Isaiah 55:6-11 / Matthew 21:10-17
What is not to like about paved road, cement sidewalks, or concrete parking lots? There is, of course, nothing intrinsically wrong with them. Anyone who has ever been in a town or village without pavement, who has walked along muddy paths and even muddier streets, knows perfectly well what a boon it is when streets are paved. It is simply for the good, and our life could not be imagined without it.
This is why we may be puzzled that many today worry about the excess of pavement in modern cities. However, these critics have a point. When all of the earth is covered and sealed, the normal cycle of water, a cycle which brings life, is interrupted. What was meant as a convenience, a way to guard us from the dirt and grime of the world, has the unhappy result of diverting the life-giving water from the skies, the rain and the snow that come down from heaven, and return no more thither, but soak the earth and water it, and make it to spring, and give seed to the sower and bread to the eater. This rain and snow, which should rightly water the earth, we redirect, and unhappily where it does us and the earth very little good.
The money changers in the Temple were much like the pavement. They were instituted so that those who wished to make sacrifice, the very sacrifices commanded by God himself, could do so without using the image-laden, and hence idolatrous currency of Rome. Their service was meant to be a convenience, a way to seal the Temple off from the dirt and grime of heathendom, to ensure that the faithful would not bring with them the corrupting influence of the Gentiles. They also made available, but at a price, and only after profiting from the exchange, doves, the sacrifice specifically provided by the Lord for the poor who could afford nothing else. In so doing, like our modern pavement, these money changers had become a barrier. They needlessly sought to protect the holiness of God, who is the source of holiness, and in the end only managed to profit from the very people they were supposed to serve, placing an obstacle between the sons and daughters of Israel and the life-giving waters that the Lord had promised would flow from the side of his Temple.

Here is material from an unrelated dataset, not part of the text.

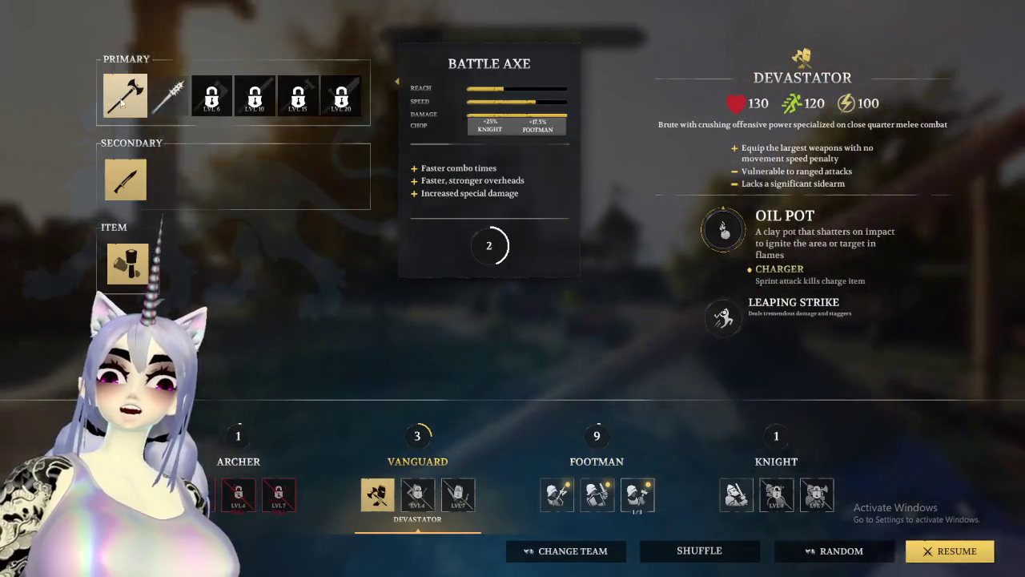
key(Escape)
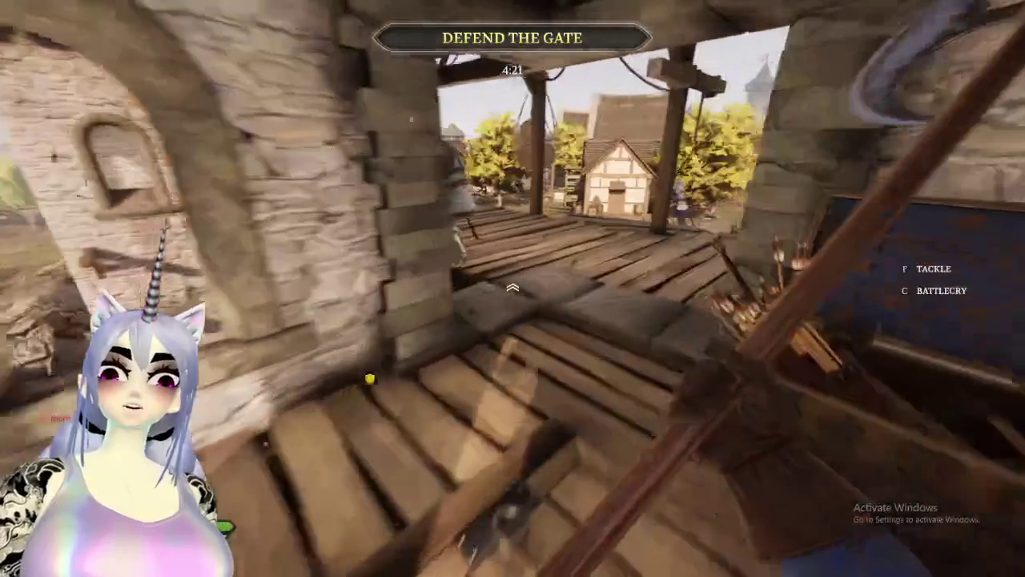
key(super)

It is for this reason that Jesus so angrily, and righteously so, cast out all of them that sold and bought in the temple, and overthrew the tables of the money changers and the chairs of them that sold doves. No supposed service of God is accepted by him, no ministry avoids the accusation of theft, which makes it harder, rather than easier, for the faithful, and especially for the poor, to receive the abundant graces of God's word. This is why we, especially those of us charged to minister the word of God to the faithful, need to take care. We can easily, out of desire to promote respect for God and his Church, drive away the very people most in need of the grace of redemption, the living water flowing from the side of Christ. While God's will is never thwarted, woe to him whose carelessness would, taken by itself, divert the saving word of God from its most fruitful course.
May our prayers ascend to Thee, O Lord: and do Thou drive away all wickedness from Thy Church.
2 comments:
I am writing to you here because, I am unable to reach you via other means. I had a dear friend of mine announce tonight that he was stepping away from Vox Nova. Being a participate there had renewed his faith and given him much purpose. He is a devoted member of your faith and has spoken highly of you on many occasions. I will continue to encourage him to keep his faith, even though his own rejects him. The elite in the towers can not see the battle on the front line, when they are blinded by their own knowledge.
I am sorry for your friend, and it grieves me that he finds himself rejected. It is a blessing for him that you will continue to encourage him in the faith. One of the great mysteries, but ironically the great consolations, is that the Church is the means by which God imparts to us the grace of holiness and the fruits of redemption, and yet it is made up of sinners, of whom the clergy are by no means the least. This is a deep mystery in that it calls us often to acts of humility and obedience that stretch our hearts, and even break them. It is a consolation because it means that, even in our daily betrayals, indeed even in our blackest sins, we are not irrevocably lost, and the floodgates of mercy can make us white as snow in the blood of the Savior.